From Shepherding Words to Sacrificing Paeans:
Hymns Between Sacrificial Context and Imagery

Monica Signoretti (Hollins University)

The connection between sacrificial practice and the hymns that constitute an integral part of it has received little attention.  Only seldom have hymns been analyzed by focusing specifically on those features that point to the sacrificial context in which they were performed.

In this paper, I am arguing that far from being a simple complement to the offering of the sacrificial animal, the hymn pronounced in connection with the sacrifice is perceived and conceptualized by its very author as a form of sacrifice in its own right.

The possibility of construing a hymn as a sacrificial victim is brought to light in an episode having for a protagonist none other than Pindar.  On his way to the Delphic sanctuary, when asked what he was going to sacrifice, Pindar answered: “A paean.”  Despite the justified doubts surrounding the authenticity of this episode preserved solely by late commentators and most likely spurious, the representation of a hymn as a sacrificial animal is meaningful and, most importantly, not new.

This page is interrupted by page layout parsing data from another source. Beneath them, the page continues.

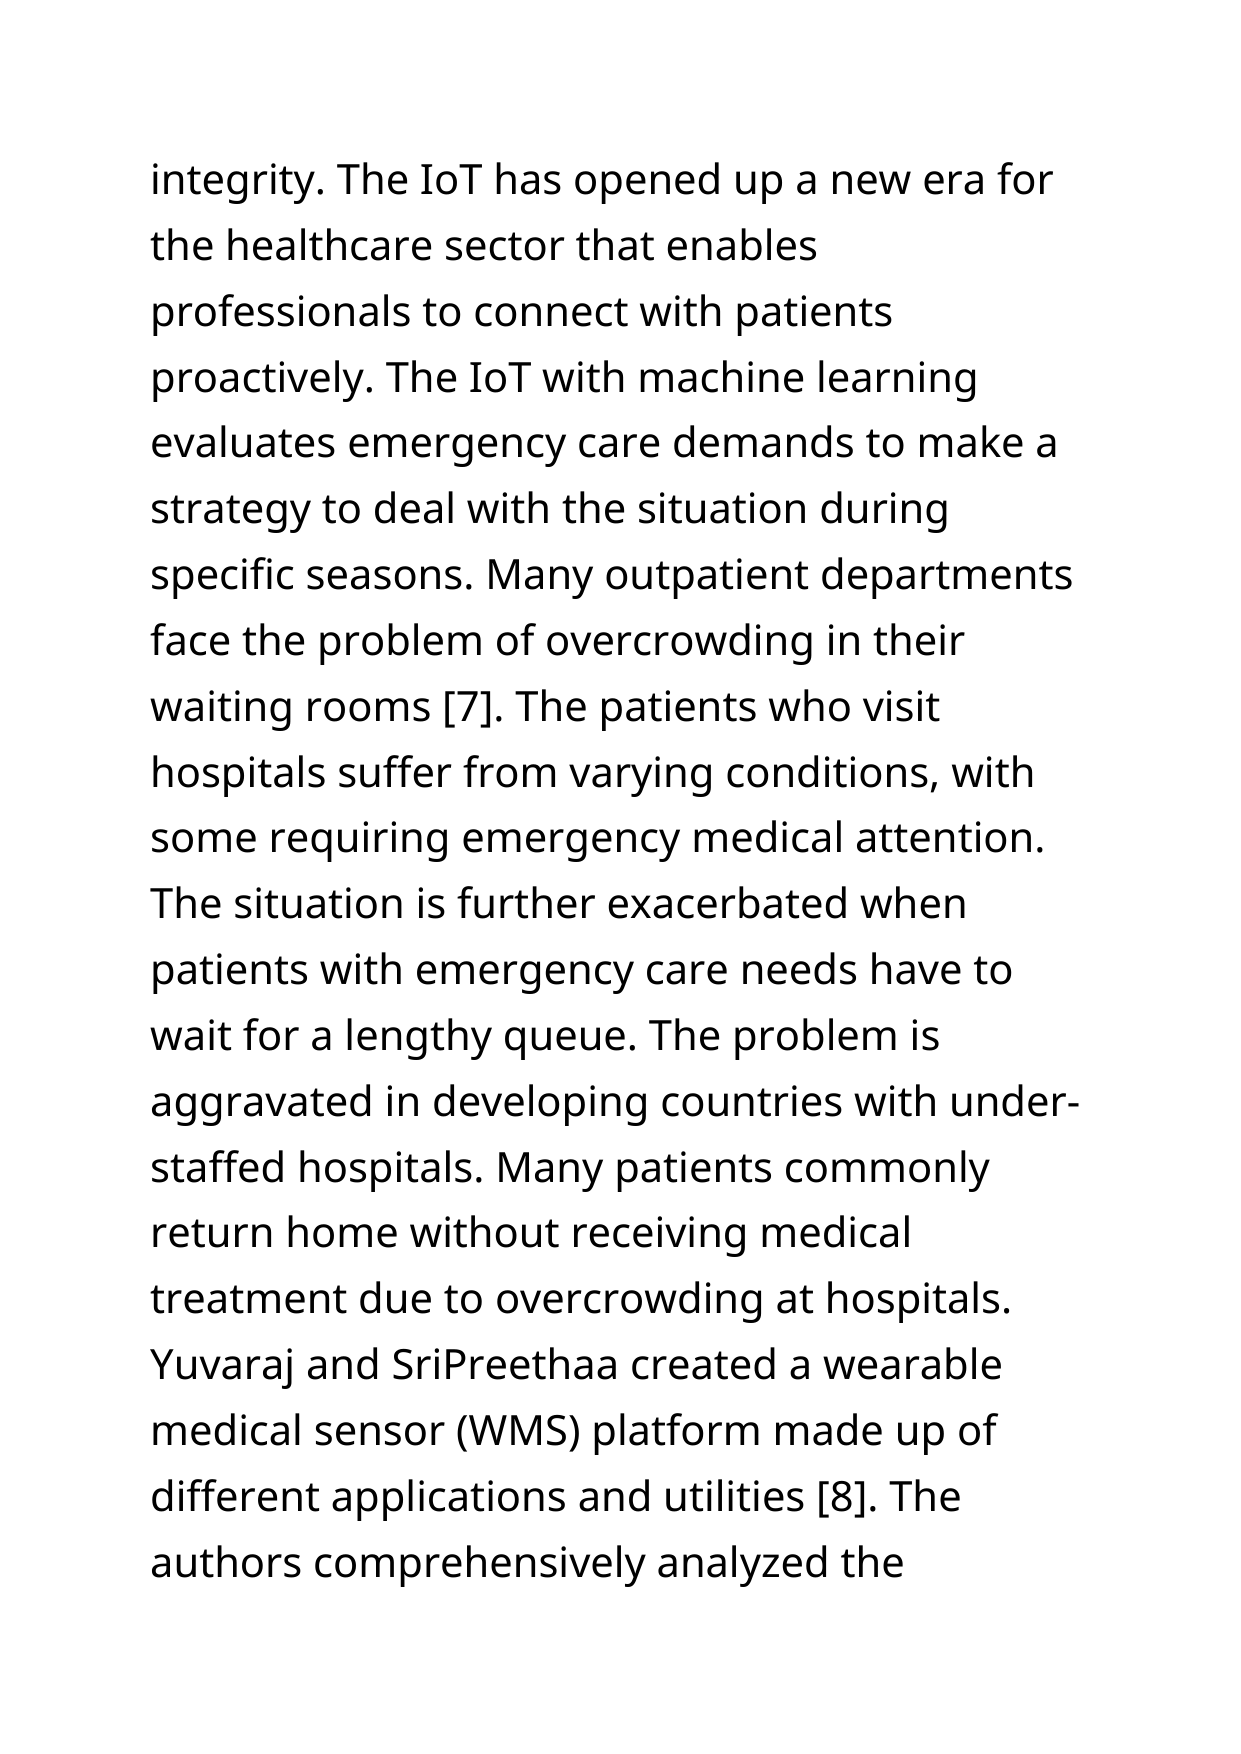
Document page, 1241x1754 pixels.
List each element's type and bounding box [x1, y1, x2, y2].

text [150, 150, 1090, 1589]
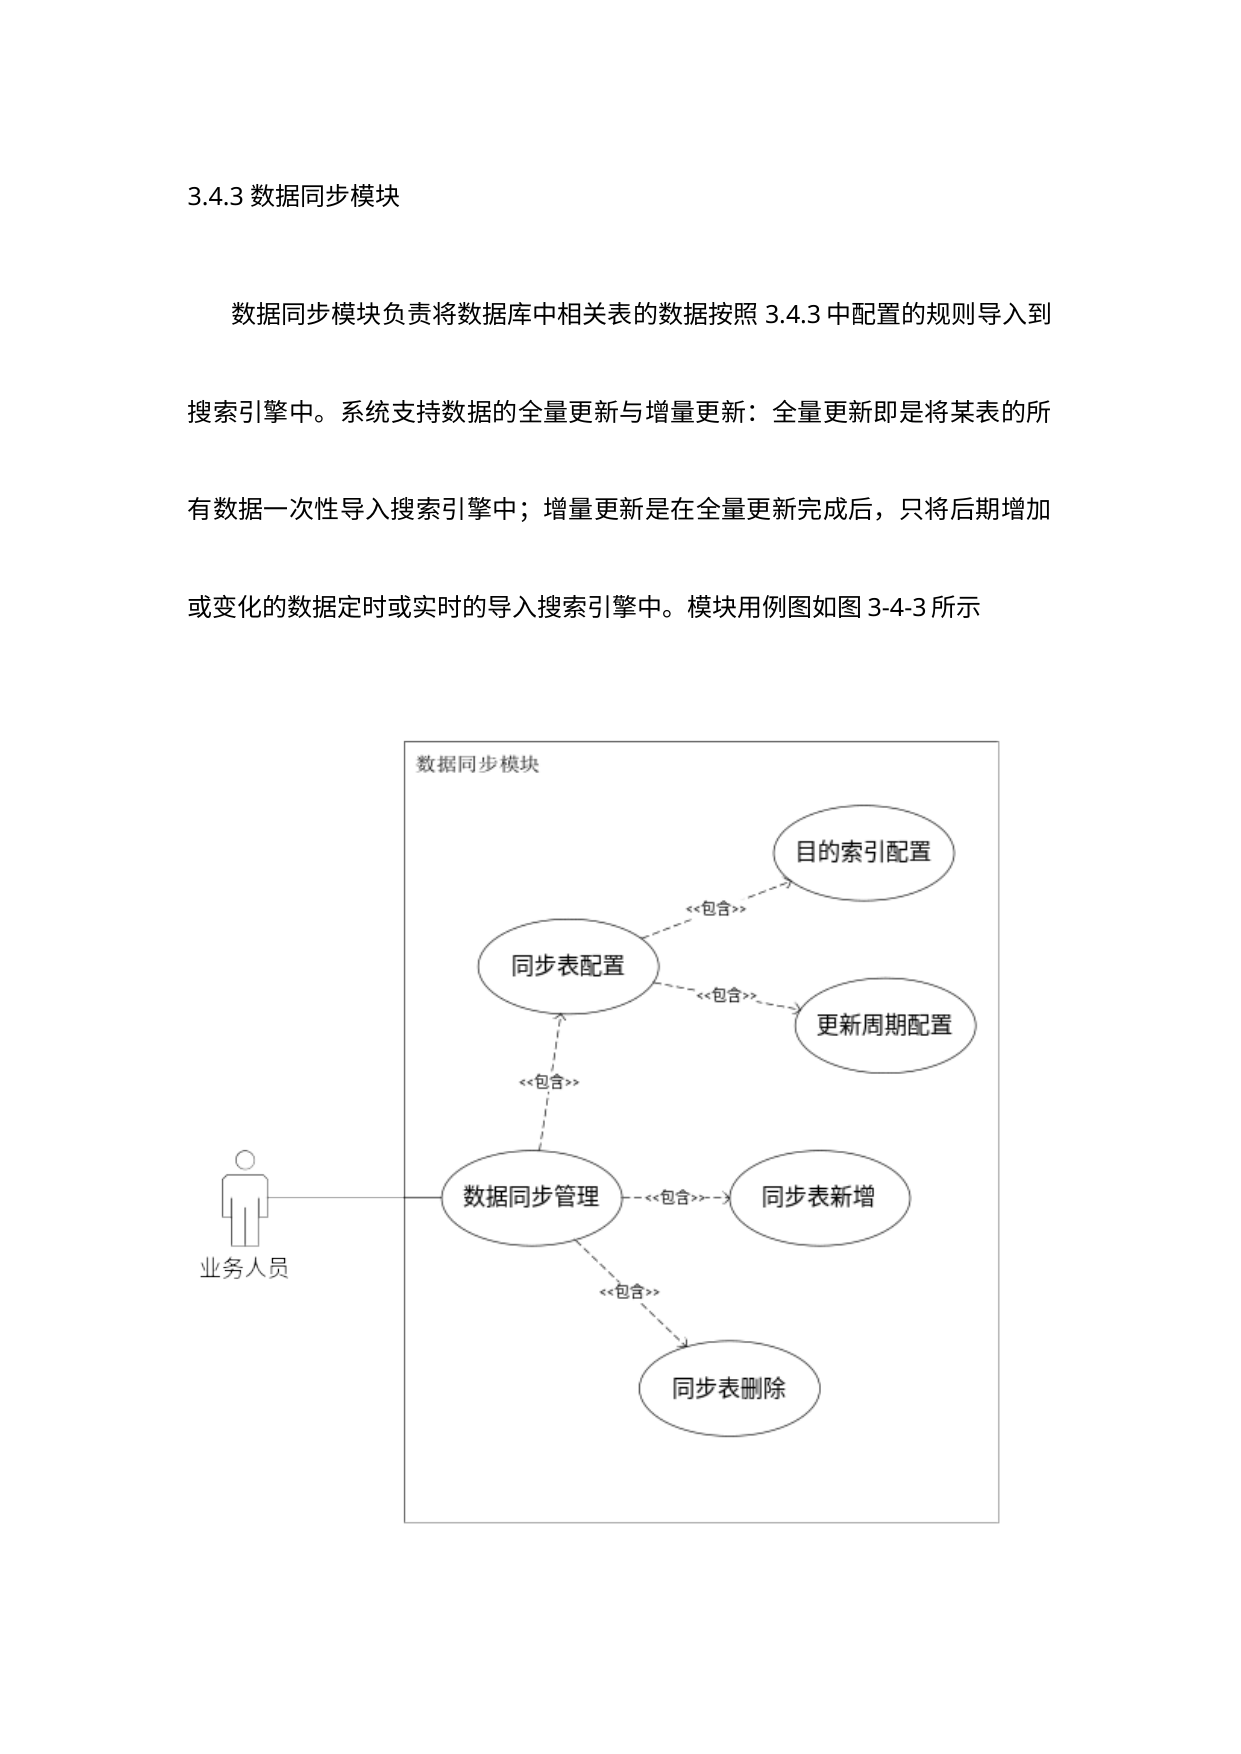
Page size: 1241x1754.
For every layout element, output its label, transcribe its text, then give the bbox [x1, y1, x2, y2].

text 数据同步模块负责将数据库中相关表的数据按照3.4.3中配置的规则导入到搜索引擎中。系统支持数据的全量更新与增量更新：全量更新即是将某表的所有数据一次性导入搜索引擎中；增量更新是在全量更新完成后，只将后期增加或变化的数据定时或实时的导入搜索引擎中。模块用例图如图3-4-3所示 [187, 281, 1053, 638]
subtitle 3.4.3 数据同步模块 [187, 162, 1053, 227]
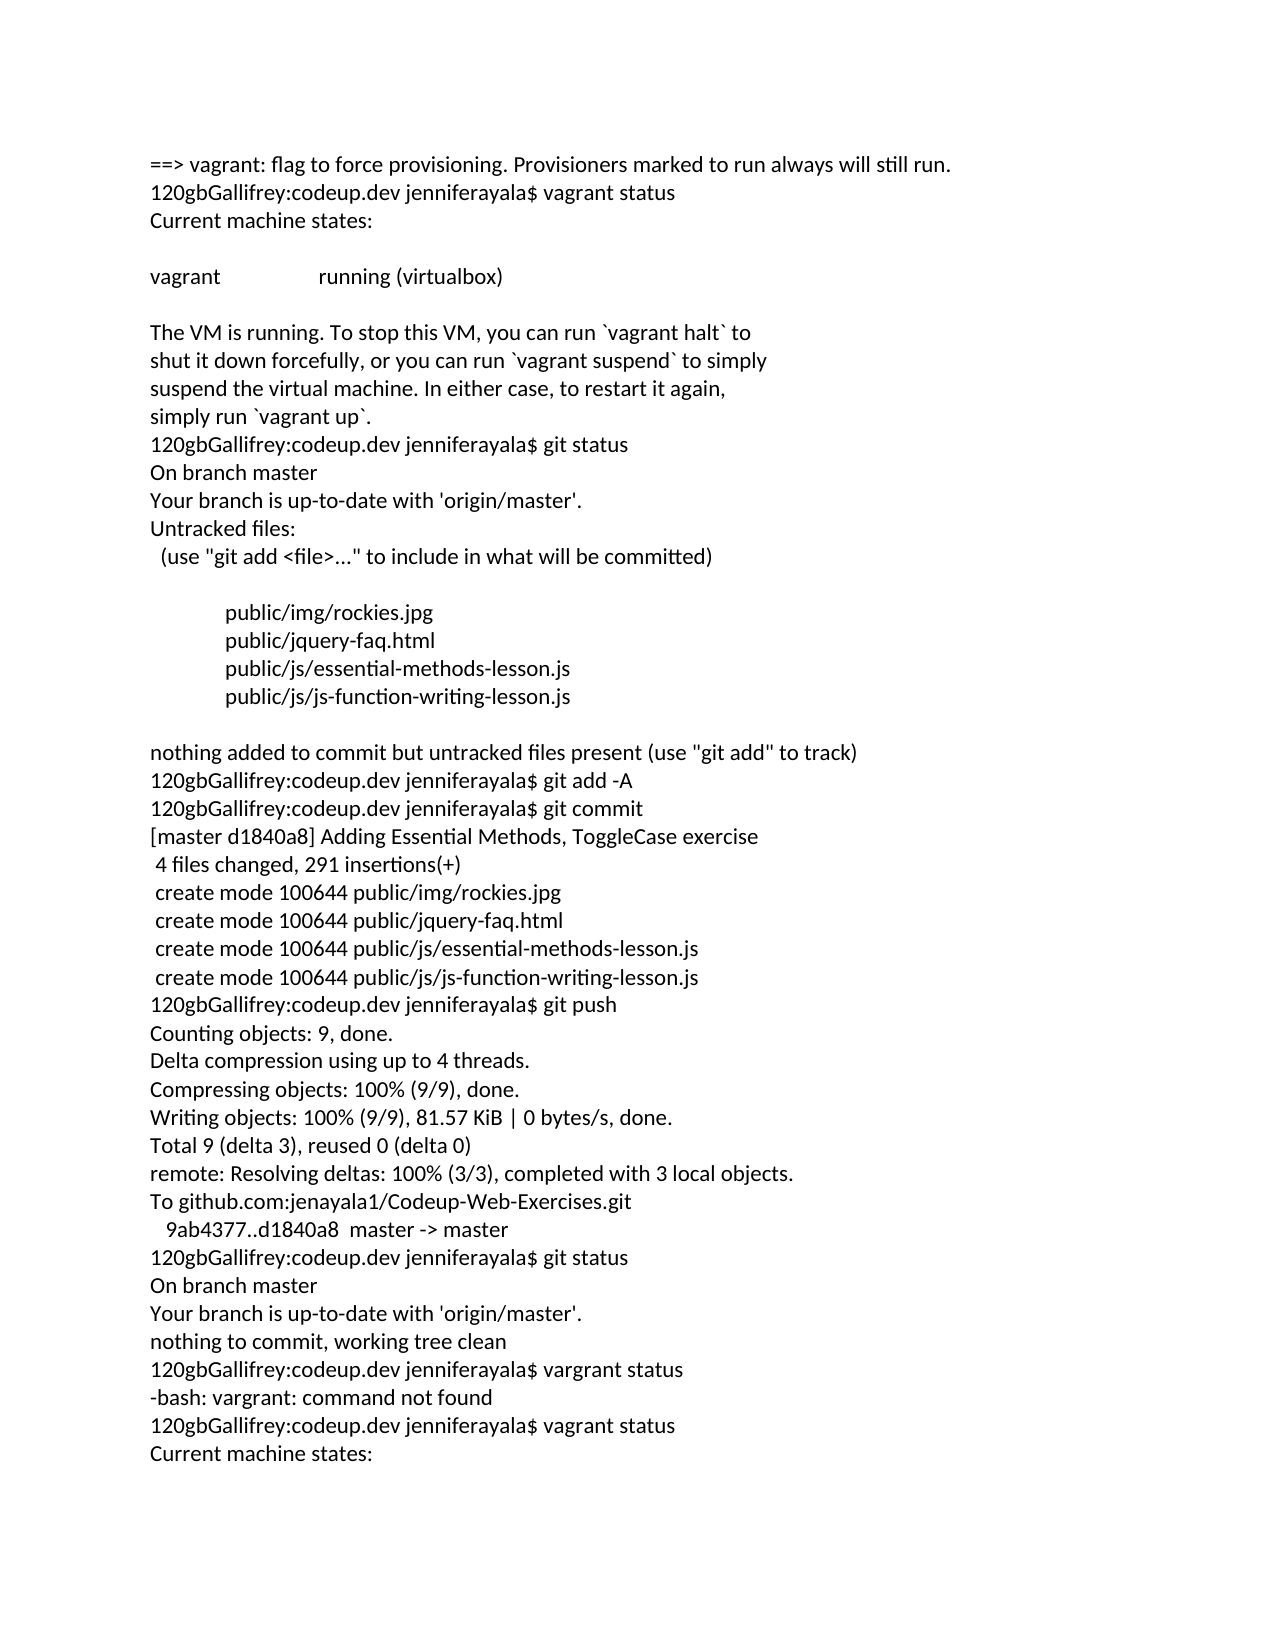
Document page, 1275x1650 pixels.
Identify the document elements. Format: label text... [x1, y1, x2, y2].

Other texts establish a connection between these compositions and sacrifice: frequently the pledge of an offering to the gods in exchange for help entails the promise of both animal sacrifices and hymns.  Sometimes only sacrifices are promised just as, at times, only hymns are mentioned.  Yet, regardless of the type of the offering, a victim or a hymn, the choice of the one over the other does not seem to affect in any way the relationship established between men and gods, but both are equally effective in establishing such relationship. 

More significantly, the connection between animal sacrifice and hymn is often made by the hymns themselves.  Once more in Pindar’s words, the poet’s ability of phrasing his hymn is described as his skill of “shepherding words” (Ol. 11, vv. 8-9).  In turn, the imagery of animal sacrifice can be projected onto the sections of a composition, thus performing what has been called by Jasper Svenbro the “cut of poetry.”  Centuries after Pindar, Callimachus will still be playing with the same imagery when affirming that aoidoi always sacrifice without producing any smoke (fr. 494).